Setelah dihancurkan, bahan yang telah halus tersebut ditimbang sebanyak 50 gram
untuk masing-masing kelompok dan dimasukkan ke dalam wadah fermentasi (toples)
yang ditutup rapat. Setelah dimasukkan ke dalam wadah fermentasi yang ditutup rapat,
ditambahkan enzim papain dengan konsentrasi 0,2%; 0,2%, 0,6%, 0,8%, dan 1% dari
berat bahan berturut- turut dari kelompok E1 sampai E6. Penggunaan wadah fermentasi
yang tertutup rapat selama inkubasi ini bertujuan untuk menciptakan kondisi anaerob
(tidak memerlukan O2) sehingga proses fermentasi dapat berjalan dengan efektif tanpa
ada kontaminasi yang masuk. Karim dan Hassan (1987) memaparkan bahwa kecap ikan
dapat dibuat secara tradisional dengan fermentasi namun fermentasi ini membutuhkan
waktu yang lama. Oleh karena itu, sekarang ini telah dikembangkan pembuatan kecap
ikan secara enzimatis biasanya menggunakan enzim proteolisis (papain dan bromelin)
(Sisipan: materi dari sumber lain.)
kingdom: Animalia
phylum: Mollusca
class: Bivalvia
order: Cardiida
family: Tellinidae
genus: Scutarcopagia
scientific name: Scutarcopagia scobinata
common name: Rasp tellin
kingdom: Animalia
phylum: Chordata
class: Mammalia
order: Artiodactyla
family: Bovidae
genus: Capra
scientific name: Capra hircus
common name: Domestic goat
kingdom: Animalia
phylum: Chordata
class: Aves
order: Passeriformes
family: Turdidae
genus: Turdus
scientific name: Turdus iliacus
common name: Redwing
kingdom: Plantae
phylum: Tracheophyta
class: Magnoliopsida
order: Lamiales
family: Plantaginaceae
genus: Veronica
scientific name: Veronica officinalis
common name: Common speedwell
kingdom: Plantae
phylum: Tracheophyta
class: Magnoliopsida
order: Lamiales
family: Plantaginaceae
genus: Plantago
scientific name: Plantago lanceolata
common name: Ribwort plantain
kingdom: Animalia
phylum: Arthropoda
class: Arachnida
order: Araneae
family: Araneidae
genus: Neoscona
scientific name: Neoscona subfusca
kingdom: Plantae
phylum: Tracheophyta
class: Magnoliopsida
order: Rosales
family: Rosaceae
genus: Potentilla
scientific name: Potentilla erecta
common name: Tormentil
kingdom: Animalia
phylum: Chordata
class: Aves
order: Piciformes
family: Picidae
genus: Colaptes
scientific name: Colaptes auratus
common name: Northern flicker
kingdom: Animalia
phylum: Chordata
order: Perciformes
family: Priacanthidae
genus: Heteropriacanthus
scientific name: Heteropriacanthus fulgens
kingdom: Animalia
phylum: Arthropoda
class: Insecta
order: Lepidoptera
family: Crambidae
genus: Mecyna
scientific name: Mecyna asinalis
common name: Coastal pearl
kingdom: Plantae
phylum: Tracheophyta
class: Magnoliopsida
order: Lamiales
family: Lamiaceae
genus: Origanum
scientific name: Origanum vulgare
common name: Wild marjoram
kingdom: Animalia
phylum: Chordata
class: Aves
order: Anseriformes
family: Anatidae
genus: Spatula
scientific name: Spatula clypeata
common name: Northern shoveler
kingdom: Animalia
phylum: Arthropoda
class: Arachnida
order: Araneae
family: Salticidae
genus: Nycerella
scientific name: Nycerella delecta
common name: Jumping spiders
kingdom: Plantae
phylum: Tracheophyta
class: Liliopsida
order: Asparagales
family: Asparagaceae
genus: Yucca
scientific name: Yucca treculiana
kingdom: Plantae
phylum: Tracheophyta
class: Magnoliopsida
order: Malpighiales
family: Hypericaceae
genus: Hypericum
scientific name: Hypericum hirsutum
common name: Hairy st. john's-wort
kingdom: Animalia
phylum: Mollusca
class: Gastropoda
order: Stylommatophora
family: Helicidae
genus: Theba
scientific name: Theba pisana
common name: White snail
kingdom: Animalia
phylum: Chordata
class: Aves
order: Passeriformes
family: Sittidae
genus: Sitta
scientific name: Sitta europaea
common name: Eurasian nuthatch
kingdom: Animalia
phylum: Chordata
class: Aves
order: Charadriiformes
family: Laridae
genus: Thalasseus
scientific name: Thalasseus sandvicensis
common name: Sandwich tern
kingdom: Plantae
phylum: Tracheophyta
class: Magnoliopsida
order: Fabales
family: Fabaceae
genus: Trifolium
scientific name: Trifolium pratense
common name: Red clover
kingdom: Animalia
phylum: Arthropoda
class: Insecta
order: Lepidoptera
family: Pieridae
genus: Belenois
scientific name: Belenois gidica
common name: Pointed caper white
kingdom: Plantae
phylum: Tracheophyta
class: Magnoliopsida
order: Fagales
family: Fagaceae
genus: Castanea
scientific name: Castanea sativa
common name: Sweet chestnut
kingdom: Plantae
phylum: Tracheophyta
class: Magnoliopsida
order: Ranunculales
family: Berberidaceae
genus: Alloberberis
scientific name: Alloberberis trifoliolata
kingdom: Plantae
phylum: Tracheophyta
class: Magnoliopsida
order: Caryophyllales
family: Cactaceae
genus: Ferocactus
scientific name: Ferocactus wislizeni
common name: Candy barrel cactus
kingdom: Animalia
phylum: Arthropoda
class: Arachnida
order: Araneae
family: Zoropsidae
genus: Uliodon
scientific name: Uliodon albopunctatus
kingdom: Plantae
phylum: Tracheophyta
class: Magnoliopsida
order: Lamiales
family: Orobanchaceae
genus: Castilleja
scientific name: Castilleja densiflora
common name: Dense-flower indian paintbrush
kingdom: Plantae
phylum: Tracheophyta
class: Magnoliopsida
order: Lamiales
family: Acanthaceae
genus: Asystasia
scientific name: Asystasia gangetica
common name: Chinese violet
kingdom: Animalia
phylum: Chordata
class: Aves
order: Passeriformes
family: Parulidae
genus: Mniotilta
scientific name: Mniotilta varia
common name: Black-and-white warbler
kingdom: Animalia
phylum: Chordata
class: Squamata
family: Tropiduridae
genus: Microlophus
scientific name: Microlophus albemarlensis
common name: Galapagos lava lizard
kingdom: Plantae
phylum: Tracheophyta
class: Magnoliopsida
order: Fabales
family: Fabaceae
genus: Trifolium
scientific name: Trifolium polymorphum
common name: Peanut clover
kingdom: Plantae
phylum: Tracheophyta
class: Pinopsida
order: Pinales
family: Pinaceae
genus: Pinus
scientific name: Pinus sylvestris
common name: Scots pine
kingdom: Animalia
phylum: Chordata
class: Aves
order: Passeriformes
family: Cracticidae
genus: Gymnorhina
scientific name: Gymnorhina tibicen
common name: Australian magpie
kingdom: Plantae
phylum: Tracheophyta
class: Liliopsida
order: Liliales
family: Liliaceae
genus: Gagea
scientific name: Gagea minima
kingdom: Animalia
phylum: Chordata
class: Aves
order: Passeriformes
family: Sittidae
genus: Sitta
yang membutuhkan waktu relatif lebih cepat bila dibandingkan dengan proses
fermentasi. Enzim papain merupakan enzim yang umumnya diperoleh dari buah pepaya
muda (Muhidin, 1999). Himonides et al. (2011) menambahkan penggunaan enzim
proteolisis untuk fungsi hidrolisis telah digunakan secara luas di dunia, contoh
penggunaan enzim ini adalah untuk mengempukan daging ikan serta digunakan untuk
mempercepat fermentasi kecap ikan. Sjaifullah (1996) mengatakan bahwa bila enzim
papain yang berasal dari getah pepaya mempunyai aktivitas proteolitik sekitar 200
MCU/g, sedangkan pada buah pepaya mempunyai aktivitas proteolitik sekitar 400
MCU/g. Ada beberapa faktor yang dapat mempengaruhi aktivitas enzim dalam proses
fermentasi yaitu suhu, pH, kemurnian, dan konsentrasi. Sehingga dapat diketahui pada
praktikum ini pembuatan kecap ikan dilakukan secara enzimatis karena ada
penambahan enzim papain.
8
Proses selanjutnya adalah inkubasi pada suhu ruang selama 4 hari. Proses inkubasi yang
dilakukan sejalan dengan pendapat Astawan & Astawan (1988) yang memaparkan
proses fermentasi pada pembuatan kecap adalah selama 1-5 hari. Suhu yang digunakan
pada saat proses inkubasi adalah suhu ruang, apabila suhu terlalu tinggi akan
mengakibatkan enzim terdenaturasi karena enzim merupakan salah satu protein. Hal
tersebut sesuai dengan teoriGaman & Sherrington (1994) yang menyatakan enzim
mempunyai suhu optimum sekitar 18o-23oC atau maksimal 40oC, pada suhu 45oC enzim
akan mengalami denaturasi.
Pada proses inkubasi terjadi fermentasi atau penguraian senyawa kompleks tubuh ikan
menjadi senyawa sederhana oleh enzim yang berasal dari tubuh ikan atau dari
mikroorganisme dan berlangsung dalam kondisi lingkungan yang terkontrol (Afrianto &
Liviawaty, 1989). Mikroorganisme dan enzim yang dihasilkan dari proses fermentasi ini
dapat menstimulir cita rasa khas, meningkatkan nilai cerna, menurunkan kandungan
senyawa anti gizi, dan dapat menghasilkan produk turunan yang bermanfaat (Misgiyarta
& Widowati, 2003). Hasil hidrolisis dalam pembuatan kecap ikan adalah polipeptida
yang pada awalnya tidak larut menjadi larut air dan berinteraksi menciptakan rasa yang
khas (Buckle et al., 2007). Komposisi kecap ikan yang dibuat dengan cara fermentasi
adalah NaCl 275 – 280 g/l, total N 11,2- 22 g/l, N organik 7,5-15 g/l, N formol titrasi 8-
16 g/l, N Amonia 3,5-7 g/l dan N dalam bentuk asam amino 4,5-9 g/l (Rahayu et al.,
1992).
Setelah inkubasi selama 4 hari, hasil fermentasi ditambahkan air sebanyak 300 ml
kemudian disaring dengan kain saring dan dididihkan selama 30 menit. Selama direbus,
filtrat ditambahkan bumbu-bumbu yang telah dihaluskan. Dalam praktikum ini,
dilakukan proses penyaringan, menurut Mahida (1992) penyaringan bertujuan untuk
menghilangkan padatan-padatan yang berukuran besar (0,7 mm atau lebih besar).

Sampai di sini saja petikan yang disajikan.